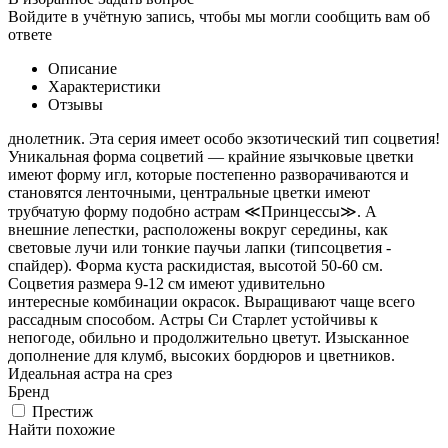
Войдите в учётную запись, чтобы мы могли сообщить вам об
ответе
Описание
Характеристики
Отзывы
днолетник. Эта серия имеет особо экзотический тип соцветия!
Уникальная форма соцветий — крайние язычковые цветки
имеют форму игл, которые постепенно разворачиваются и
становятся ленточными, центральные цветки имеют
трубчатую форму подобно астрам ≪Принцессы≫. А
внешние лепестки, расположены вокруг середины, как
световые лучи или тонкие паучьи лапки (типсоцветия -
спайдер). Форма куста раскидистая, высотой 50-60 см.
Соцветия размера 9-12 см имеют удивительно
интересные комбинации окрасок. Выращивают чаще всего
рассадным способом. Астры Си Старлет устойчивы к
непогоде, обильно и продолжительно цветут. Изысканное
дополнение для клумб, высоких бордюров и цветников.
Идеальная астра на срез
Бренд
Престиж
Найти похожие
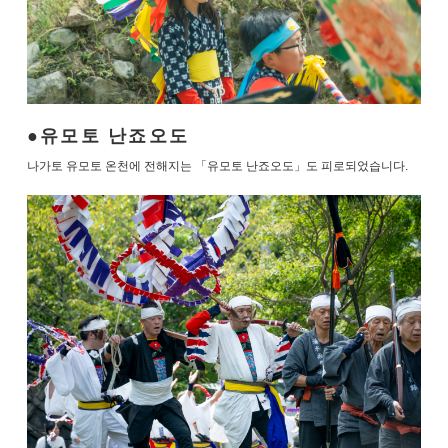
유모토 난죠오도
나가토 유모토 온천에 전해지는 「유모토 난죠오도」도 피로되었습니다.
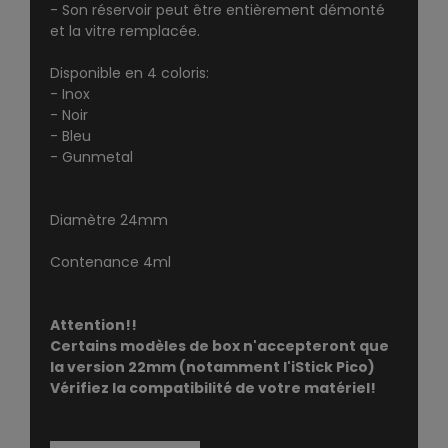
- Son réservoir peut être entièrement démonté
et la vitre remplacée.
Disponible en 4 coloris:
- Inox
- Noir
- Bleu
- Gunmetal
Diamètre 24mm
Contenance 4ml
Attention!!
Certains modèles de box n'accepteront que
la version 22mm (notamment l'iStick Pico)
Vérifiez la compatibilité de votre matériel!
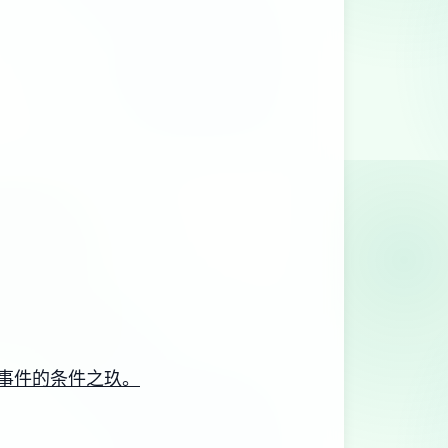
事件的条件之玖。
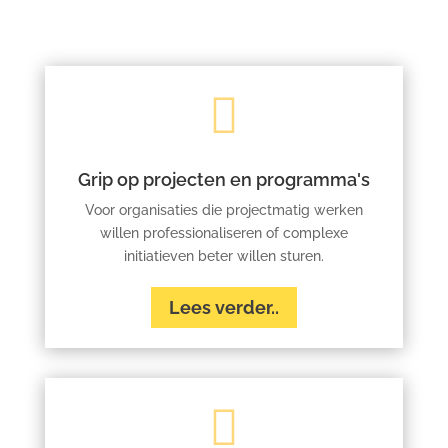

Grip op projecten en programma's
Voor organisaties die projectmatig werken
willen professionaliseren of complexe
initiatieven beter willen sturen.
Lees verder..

==
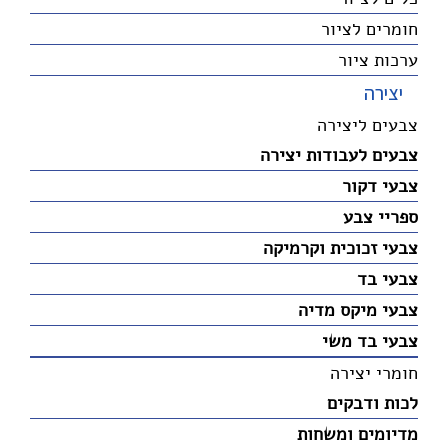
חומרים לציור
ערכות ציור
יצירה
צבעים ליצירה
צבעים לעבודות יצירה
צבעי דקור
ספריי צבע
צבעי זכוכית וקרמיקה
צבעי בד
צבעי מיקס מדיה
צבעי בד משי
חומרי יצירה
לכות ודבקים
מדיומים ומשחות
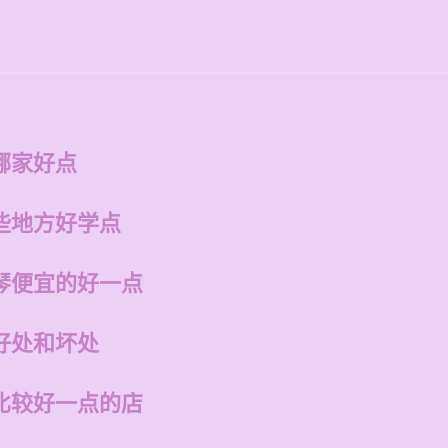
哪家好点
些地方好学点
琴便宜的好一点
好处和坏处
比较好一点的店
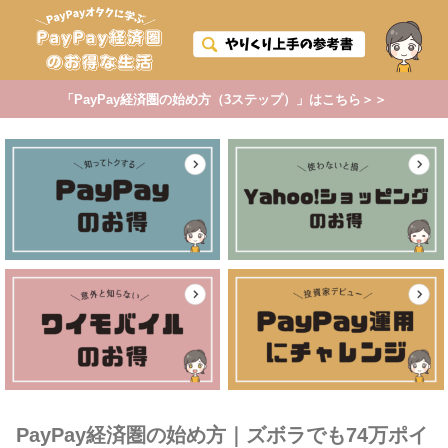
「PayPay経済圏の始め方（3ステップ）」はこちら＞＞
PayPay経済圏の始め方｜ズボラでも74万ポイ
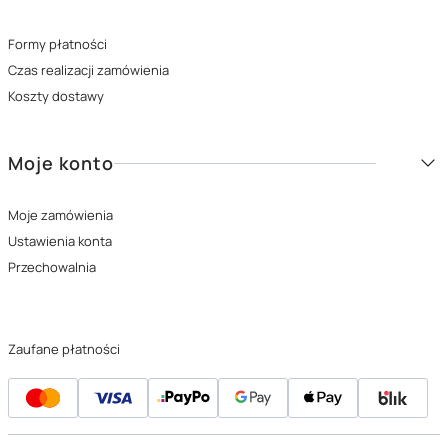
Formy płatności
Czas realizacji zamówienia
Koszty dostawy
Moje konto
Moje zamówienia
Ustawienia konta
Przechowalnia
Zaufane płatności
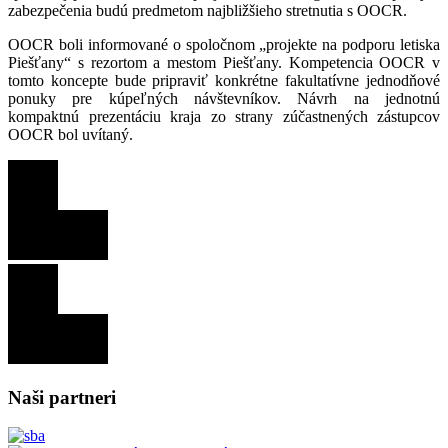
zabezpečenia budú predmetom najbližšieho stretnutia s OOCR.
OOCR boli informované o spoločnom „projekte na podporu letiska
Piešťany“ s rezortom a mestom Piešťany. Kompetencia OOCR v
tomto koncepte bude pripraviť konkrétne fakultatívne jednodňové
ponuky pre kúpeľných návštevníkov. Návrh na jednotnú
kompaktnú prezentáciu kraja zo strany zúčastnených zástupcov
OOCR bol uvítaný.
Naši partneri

> _WHAT YOU HAVE TO DO_:
Copy out the entries word for word, from the line containing "Formy płatności" to the line containing "Naši partneri", both included, without the pictures.

> _YOUR SOLUTION_:
Formy płatności
Czas realizacji zamówienia
Koszty dostawy
Moje konto
Moje zamówienia
Ustawienia konta
Przechowalnia
Zaufane płatności
zabezpečenia budú predmetom najbližšieho stretnutia s OOCR.
OOCR boli informované o spoločnom „projekte na podporu letiska
Piešťany“ s rezortom a mestom Piešťany. Kompetencia OOCR v
tomto koncepte bude pripraviť konkrétne fakultatívne jednodňové
ponuky pre kúpeľných návštevníkov. Návrh na jednotnú
kompaktnú prezentáciu kraja zo strany zúčastnených zástupcov
OOCR bol uvítaný.
Naši partneri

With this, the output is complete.